++++ Фрагмент страницы ++++

Может быть, диктатор задумал собрать в Нарбоне всех провинившихся, чтобы устроить им взбучку? Терзаемый этим вопросом, Брут прервал свой медовый месяц и поспешил в Галлию. Всем известно.» нетерпеливый Цезарь ждать не любит.

К его удивлению, ничего страшного не произошло. Гай Юлий не выразил ни малейшего недовольства женитьбой Марка на Порции и искренне поздравил его с успешным ведением дел в Цизальпинской Галлии. Мало того, он сообщил, что на будущий год намерен доверить ему должность городского претора. И намекнул, что через четыре года Брут может рассчитывать и на консульское звание.

Как восприняло эти новости республиканское ухо Брута? Цезарь обещал «доверить» ему претуру. Это значит, что карьерой он будет обязан воле хозяина и его личной дружбе. И как относиться к тому, что Цезарь за четыре года вперед планирует выборы консула?

Правда, ходили упорные слухи, что диктатор готовит новый восточный поход на парфян, который продлится три, а то и все четыре года. Очевидно, эта мысль несколько успокоила Марка, тем более что вскоре стало известно о предстоящих выборах новых консулов. Цезарь отказался от привилегии править единолично, и это, по мнению Брута, следовало расценивать как добрый знак. Теперь он почти уверовал, что Республика будет восстановлена. Не зря он всегда повторял: Цезарь сам из породы «мужей чести», и, как только ему удастся вернуть порядок и объединить достойнейших граждан, он откажется от диктатуры.

++++

→ **Задание**: Верните без изменений часть фрагмента о Бруте и Цезаре между словами «Может быть, диктатор» и «ждать не любит.» включительно. Приведённые далее данные представляют собой отдельный материал, не связанный с фрагментом.

++++ Предоставленные данные ++++

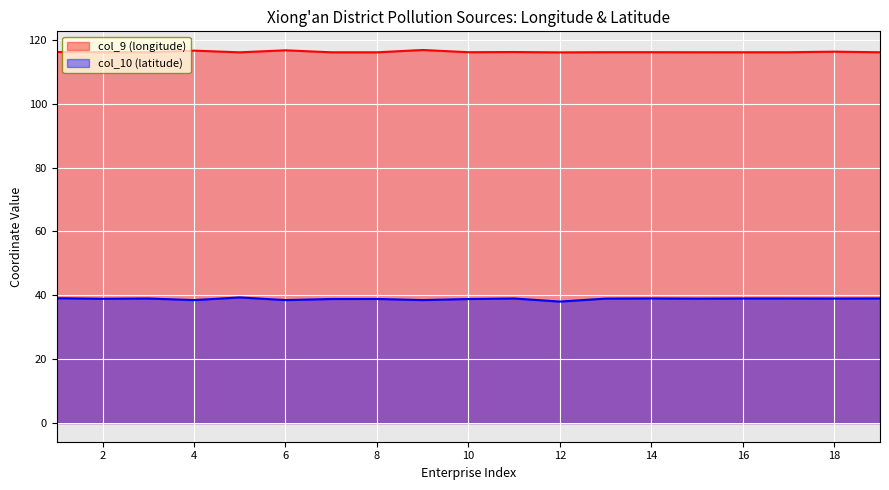

What is the sum of the col_10 (latitude) values at 8 and 11?

77.9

++++

→ **Ответ**:
Может быть, диктатор задумал собрать в Нарбоне всех провинившихся, чтобы устроить им взбучку? Терзаемый этим вопросом, Брут прервал свой медовый месяц и поспешил в Галлию. Всем известно.» нетерпеливый Цезарь ждать не любит.